Since you haven’t seen my legs, here’s a progress report: I started with class 3 below the knee compression stockings (Juzo, prescription but off the shelf) and toecaps, custom made, class 1 (Elvarex; they look like driving gloves but for the feet as they have the toe-tips cut out). For my right leg the stockings were size 3 regular, and for the left, size 4 regular. Within months I was down to size 3 regular in both, then 2 in the right; by May ’03 I was in 2 in both though the left was a bit snug (I remember because I took them to my 30th reunion at Smith, and the left was tolerable but I was more aware of it than of the right). A few months later I was down to size 1 in the right, and 1 in both by the next spring. About a year after that I had to switch to size 1 short in both because the volume in both legs had reduced to such a degree that the regular-length stockings rolled up at the knees and cut off circulation, making them counter-productive. I think it was last fall that, after trying class 2 on my right leg for a while and staying with 3 for the left, I had to give up that one…and tell my therapist that I could no longer wear class 3 at all as they simply gave both legs too much compression. You should have seen the look on his face. I wish I had photographed it–he was trying so hard not to laugh or cheer! (After all, it wasn’t the World Series or the Super Bowl, and how much noise did he need to make in a treatment center?!)

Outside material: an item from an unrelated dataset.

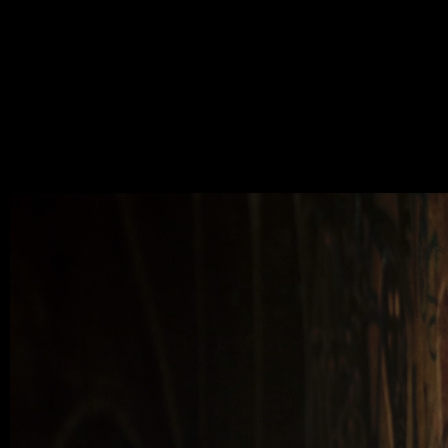
ANNA 
SEPTEMBRE 9, 2025,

I’m sitting here in my size 1 short Juzos with toecaps and Komprex, plus light support knee highs from Footsmart (great website for shoes, stockings and other items for foot and leg problems: www.footsmart.com), for a little extra compression and to protect my very expensive Juzos; as for shoes, I’m in very good low-cut hiking shoes from L.L. Bean. I’m delighted, but not satisfied. Even though my lymphedema is hardly noticeable now to anyone other than me, my doctor and my therapist, I despise it. No one should have to go through a lifetime of being blown off about a disabling, disfiguring, painful, progressive and potentially deadly disease, and there’s still so little known about it and so little money and effort put into training doctors and scientists to find a cure or even a true remission for it. I know there are other people out there who are told, as I was for so long, to “just live with it”–without being told what “it” is.

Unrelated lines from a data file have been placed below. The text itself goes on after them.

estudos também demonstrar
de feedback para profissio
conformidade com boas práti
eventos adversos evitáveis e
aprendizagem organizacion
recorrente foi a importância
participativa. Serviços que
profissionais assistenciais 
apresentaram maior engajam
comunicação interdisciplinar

Advocacy, research, public and professional education, and patient and family/friend support and education are absolutely vital. Some people wonder why I’m not more patient about lymphedema now. The reason is simple: I’ve had to spend, or rather waste, too much time being “patient.” The same applies to many other people: I had a colleague whose mother died from improperly diagnosed primary lymphedema (she was told for years that she had rheumatoid arthritis), and I know of two members of my paternal grandmother’s family who also died from it. As I’ve said in reference to other problems that have been with us as a species for a long time, we’ve been too nice too long.